Instead of Escalating Service Problems, Why Not Just Fix Them Earlier?

by | Feb 6, 2020

I was talking to a VP of Service the other day and he had his call center manager on the line.  When I asked the manager to name his biggest challenge, his answer was, “My agents don’t know when to quit…” What he meant was that they didn’t know when to stop trying to diagnose the problem by themselves and escalate to a higher tiered agent or an FSE.  The VP said another challenge is that when an escalation does occur, his experts get pulled into too many issues that are “below their pay grade”, thus wasting their time.

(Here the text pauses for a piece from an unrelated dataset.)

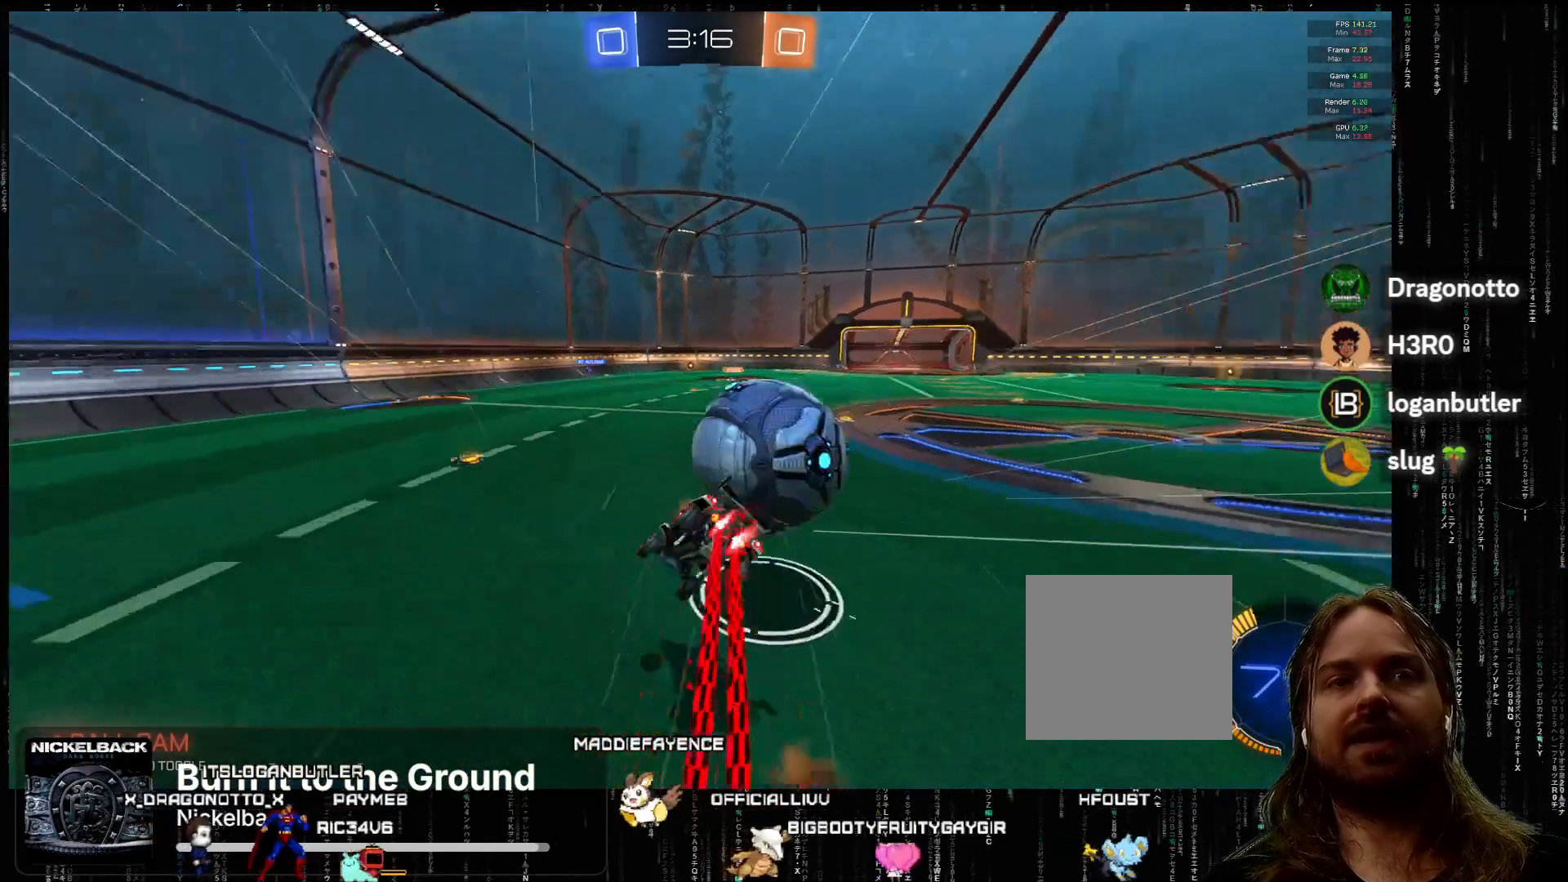
{"buttons": ["R2"], "left_stick": "up-right", "events": [[50, "A", "up"], [83, "L2", "up"], [117, "left_stick", "center"], [450, "left_stick", "right"], [500, "left_stick", "up-right"]]}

Below is a table showing how issues are being resolved today in a typical service/support organization (this is based on actual conversations with OEM’s).  Each block represents the number of service issues per year. As you can see, customers typically don’t do much troubleshooting and rely almost completely on the support organization. The call center, in particular, is tasked with resolving the lion’s share of the issues.  FSE’s also get pulled into issues that end up getting resolved relatively quickly.

Look familiar?

What if you could shift support events earlier in the support chain, enabling more customer self-service? By enabling call center agents to resolve more complex issues (“A”) and enable the customer to solve the simpler issues (“B”), you can shorten resolution time and improve customer satisfaction. Other issues are moved earlier in the support chain accordingly.

Saying it is one thing. Doing it is another. Here’s one way:

 Give your customers AI-driven tools that help them gather necessary diagnostic information. When they encounter an issue, the tool asks for information about the symptoms and then gives them guidance on the most efficient way to diagnose the problem and suggests a resolution. 

If your customers still can’t fix it, they can hand the problem off to the call center with a history of what they’ve done so the support agent can hit the ground running.

Those same tools can be used by tier 1 agents in the call center to ask the right questions and make the best suggestions. Knowing what to ask, and then having a system that uses those answers to make suggestions, can make even the newest support agent sound like an experienced pro.

By studying what kind of problems customers and agents are solving, and the ones where they get stuck, you build valuable knowledge about how your customers work, and how your product could be made to work better.

The holy grail is to help your customers solve more of their own issues without needing to contact support. Or enabling your support agents to resolve problems without getting engineering involved. This frees up your service experts to deal with the rare issues that are really hard.